West Farms services 500 people a week through a variety of programs housed in the same building that include an Employment Program, an ESL & Literacy Program, and the Educational Technology Program. It is the dynamic interplay between these programs that sustains our center as a necessary community resource hub resulting in high retention rates of students and clients seeking computer and Internet training. Not only is the Educational Technology Program a stand-alone program that offers bilingual classes, it also supports and is responsible for integrating technology into our other programs.
The West Farms Technology & Career Center also has its own web site (http://www.phippswestfarsm.org), apart from Phipps Houses, our parent company, and is approaching 4000 visits a month. WFTCC has proven itself to be a valuable dynamic resource for the community it serves directly and for many people throughout the Bronx and New York City, for we also have students that commute from Queens, as deep as Bayside, and all parts of Manhattan to receive our free services. Phipps can continue to provide these services with the support of government grants and funds so that we may duplicate our proven model and most especially, improve our Internet and technology services and classes.
To cut short my testimony, I am also here to offer my recommendations when the city moves forward with accessible and affordable Broadband access for all of New York City. I think it’s a great idea to make Broadband Internet access affordable and more available. However, not only do our students stand to benefit greatly from such widespread availability of broadband, this access also presents dangers of which we hear of so often in the media in the form of tragedies. Broadband should be set up with safety parameters and to also include classes and training for parents and professionals on the dangers of the Internet. The National Center for Missing and Exploited Children reports that 1 in 7 young people are sexually solicited or approached online (Source). We must do more to ensure the safety of our city’s youth as we progress into a technological culture.
My last recommendation stems from my experience working at WFTCC. Childcare is an obstacle that prevents parents and single parents from taking advantage of community resources.

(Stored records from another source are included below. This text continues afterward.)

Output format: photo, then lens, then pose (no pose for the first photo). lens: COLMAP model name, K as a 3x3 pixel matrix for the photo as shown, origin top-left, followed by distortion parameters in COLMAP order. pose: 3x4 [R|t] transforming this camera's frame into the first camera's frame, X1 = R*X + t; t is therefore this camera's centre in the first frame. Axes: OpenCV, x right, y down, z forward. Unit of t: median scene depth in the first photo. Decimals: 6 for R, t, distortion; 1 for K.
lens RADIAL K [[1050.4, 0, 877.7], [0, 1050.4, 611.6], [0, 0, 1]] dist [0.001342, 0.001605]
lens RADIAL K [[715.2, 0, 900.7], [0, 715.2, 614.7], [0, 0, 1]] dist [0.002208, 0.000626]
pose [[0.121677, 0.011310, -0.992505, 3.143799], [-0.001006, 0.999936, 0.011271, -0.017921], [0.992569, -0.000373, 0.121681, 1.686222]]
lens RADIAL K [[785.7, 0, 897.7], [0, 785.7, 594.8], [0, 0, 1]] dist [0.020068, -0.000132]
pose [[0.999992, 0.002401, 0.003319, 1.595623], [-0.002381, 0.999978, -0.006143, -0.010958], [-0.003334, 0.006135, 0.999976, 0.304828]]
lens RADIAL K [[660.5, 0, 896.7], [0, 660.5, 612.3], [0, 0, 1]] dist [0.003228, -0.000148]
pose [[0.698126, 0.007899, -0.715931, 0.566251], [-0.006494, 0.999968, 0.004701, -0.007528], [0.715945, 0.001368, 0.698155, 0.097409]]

If more childcare services were available to parents, the amount of people the West Farms Technology & Career Center could service would increase tremendously. Thank you.
Facilitator; David Birdsell: Thank you for your comments. Are there any questions for Mr. Aracena?

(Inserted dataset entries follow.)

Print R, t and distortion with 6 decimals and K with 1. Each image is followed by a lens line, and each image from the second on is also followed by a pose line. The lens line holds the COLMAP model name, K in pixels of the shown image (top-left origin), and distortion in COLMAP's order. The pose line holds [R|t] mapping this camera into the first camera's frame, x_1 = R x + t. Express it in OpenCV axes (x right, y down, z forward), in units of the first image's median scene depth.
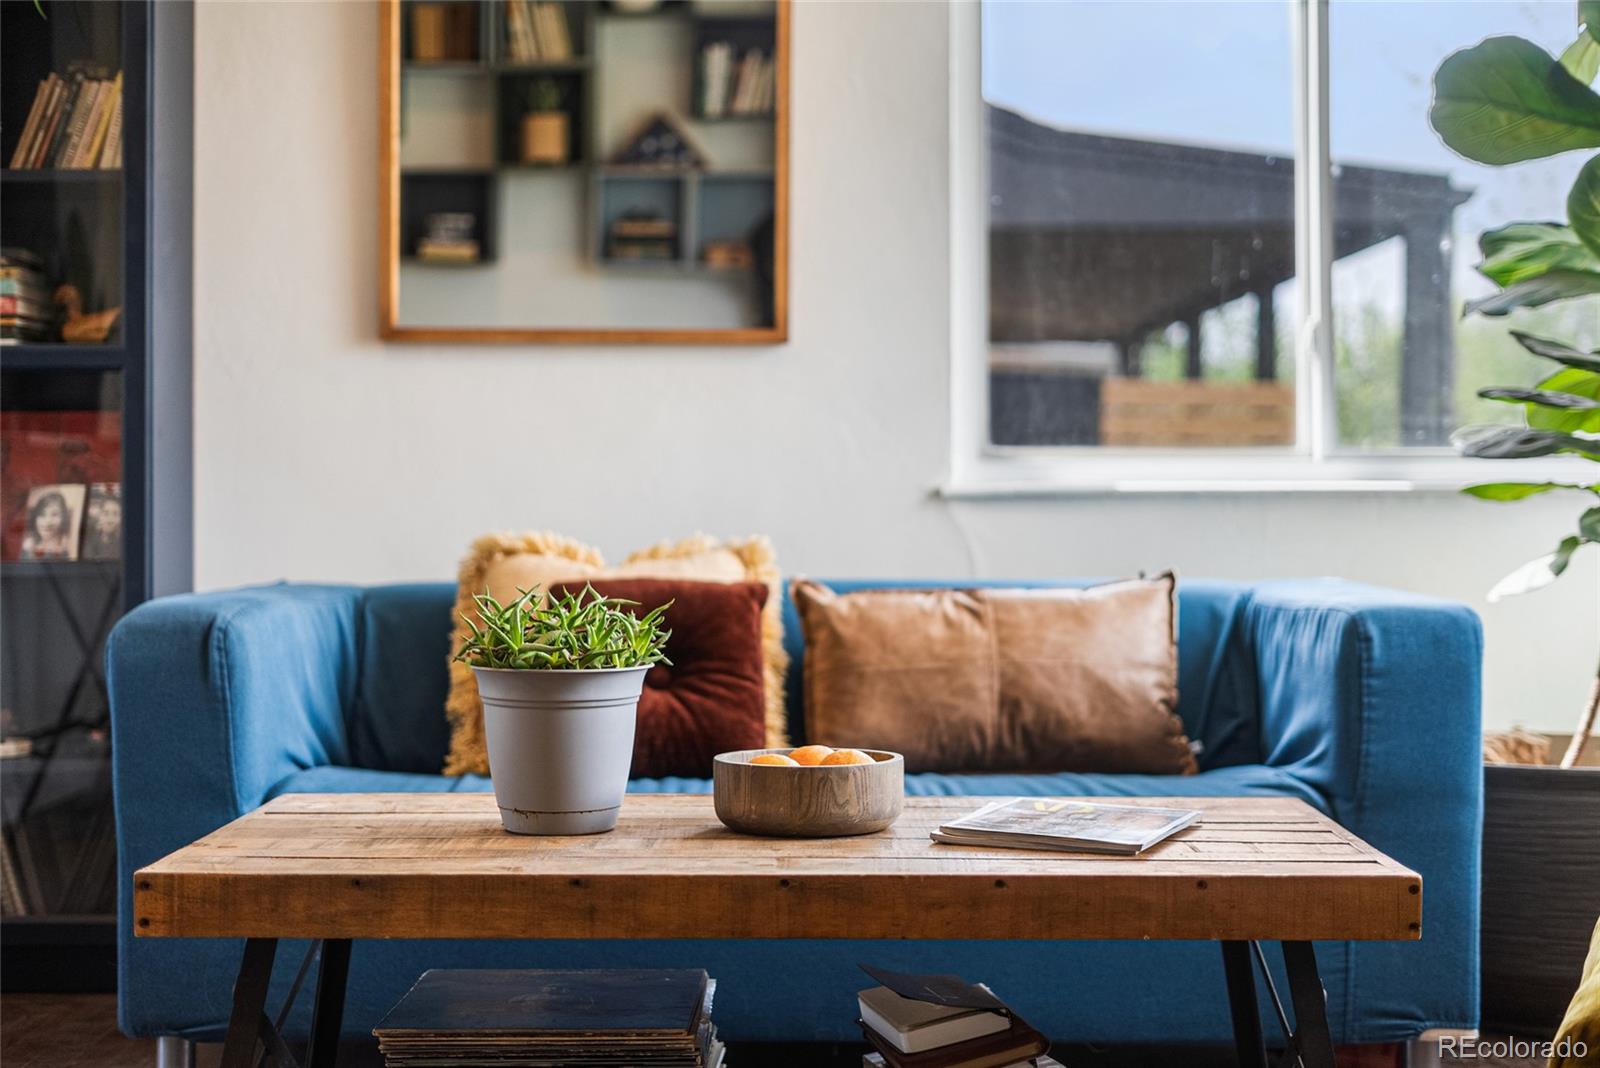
lens RADIAL K [[2379.3, 0, 800.0], [0, 2379.3, 534.0], [0, 0, 1]] dist [-0.005954, -0.102082]
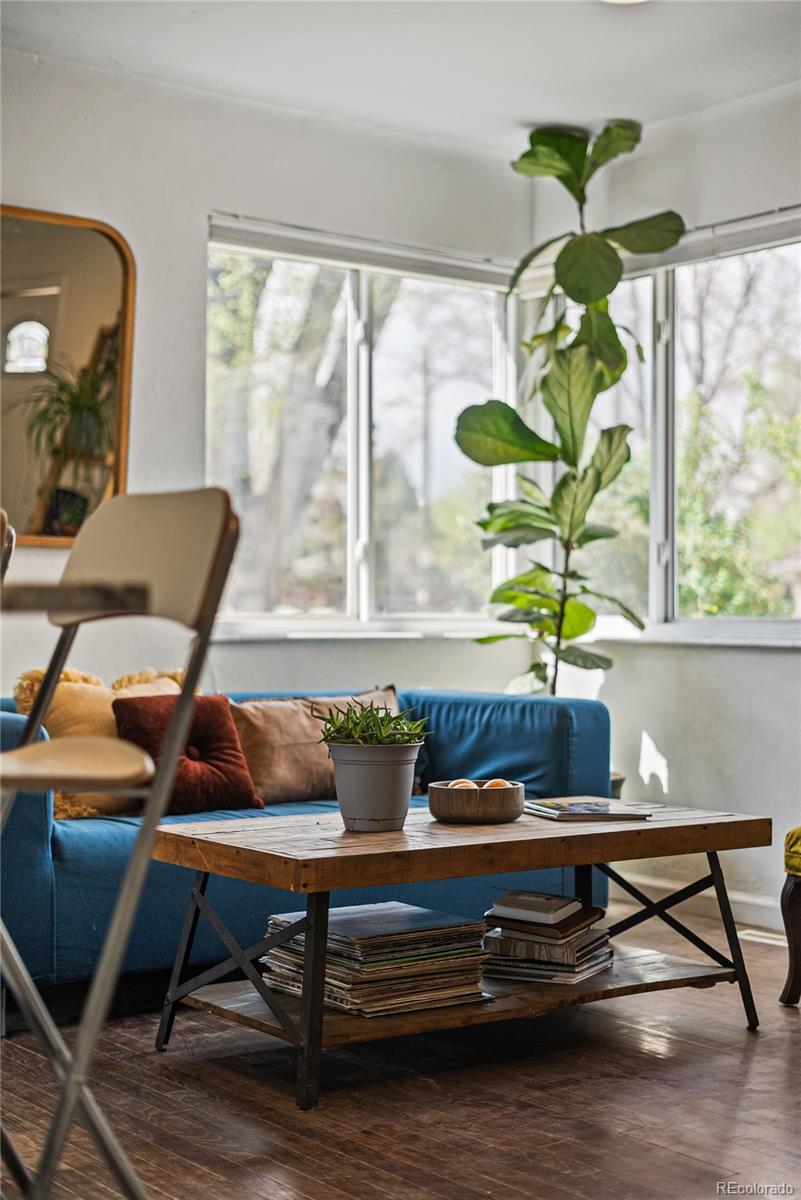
lens RADIAL K [[1800.9, 0, 400.5], [0, 1800.9, 600.0], [0, 0, 1]] dist [-0.016412, -0.021462]
pose [[0.804891, 0.008821, 0.593357, -0.690138], [0.005826, 0.999724, -0.022765, -0.018944], [-0.593394, 0.021780, 0.804617, -0.126383]]
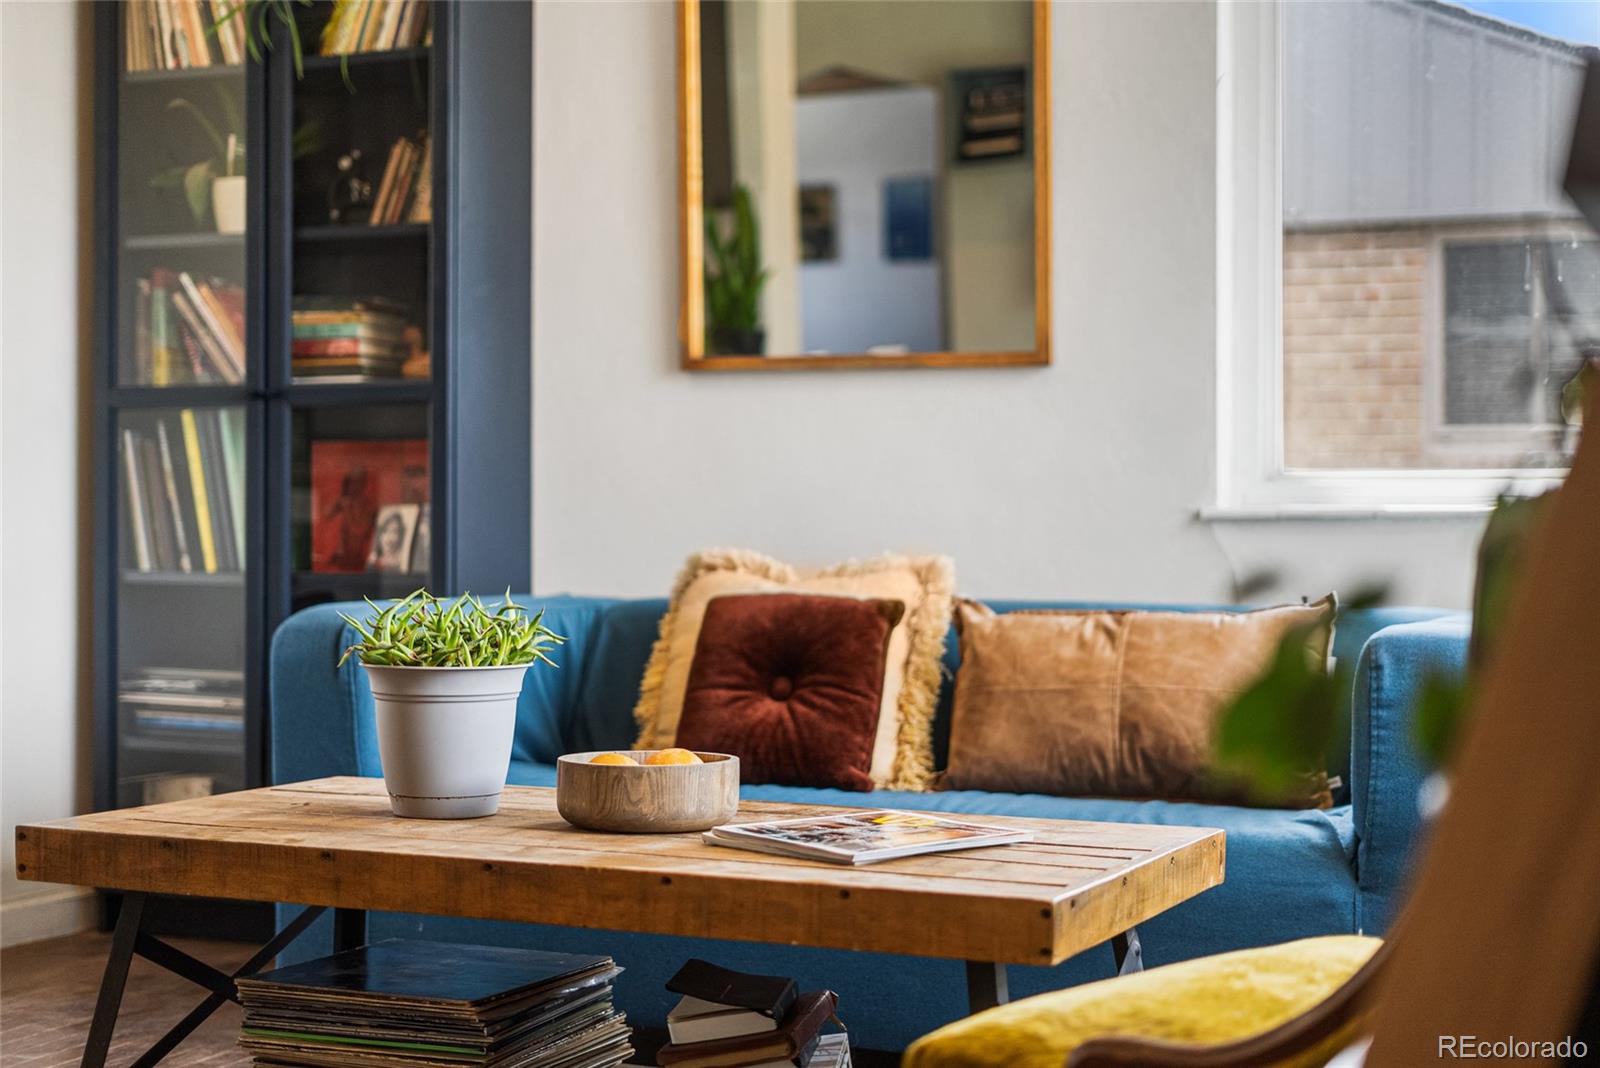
lens RADIAL K [[2401.1, 0, 805.7], [0, 2401.1, 567.9], [0, 0, 1]] dist [-0.016412, -0.021462]
pose [[0.916348, 0.011085, -0.400228, 0.360400], [-0.011413, 0.999934, 0.001564, 0.005562], [0.400219, 0.003134, 0.916414, 0.043028]]
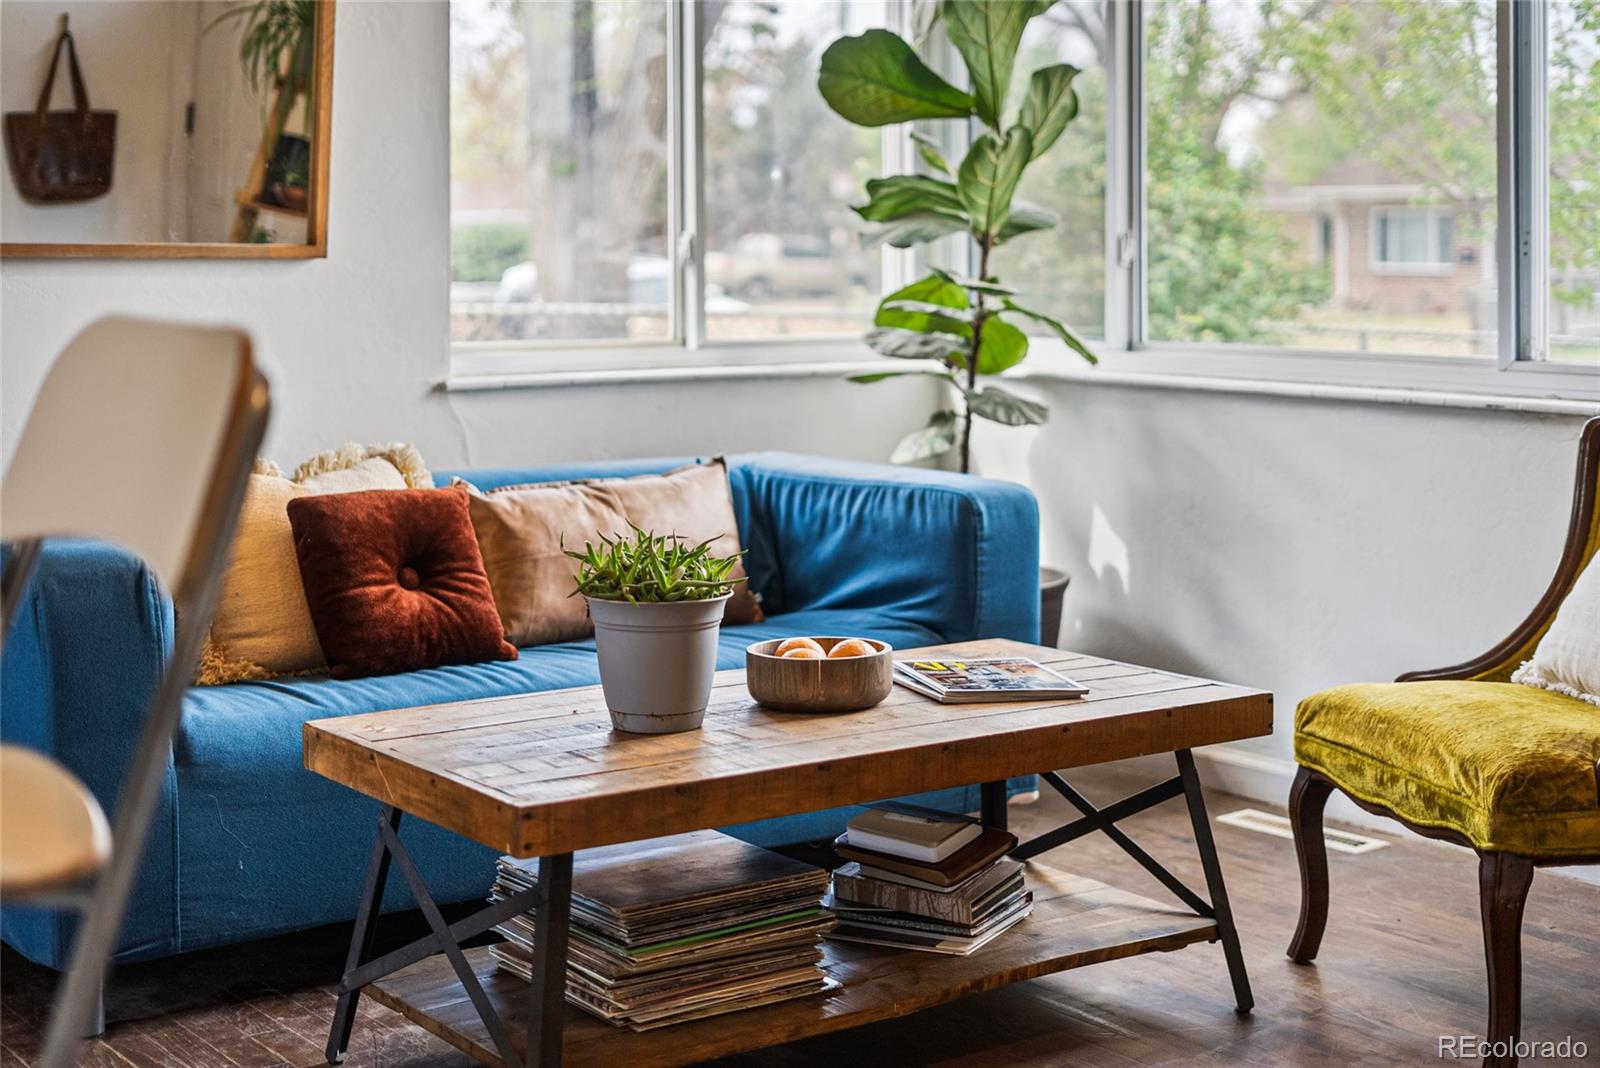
lens RADIAL K [[2362.7, 0, 799.4], [0, 2362.7, 305.9], [0, 0, 1]] dist [0.004541, 0.025885]
pose [[0.809159, -0.012532, 0.587456, -0.558803], [0.010372, 0.999921, 0.007045, -0.074804], [-0.587498, 0.000393, 0.809226, -0.026232]]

Hon. Brewer: Phipps Houses is a great organization and I commend the work that you’re doing. Could you please tell us what percentages of the people you serve have computers and Internet access at home and do you feel these services are necessary?
Aracena: Some 60% of our students and clients have computers but only 25% of them are able to pay for and sustain an Internet connection. For the students in our city and the parents that work hard for them, access to affordable Internet services is crucial for them.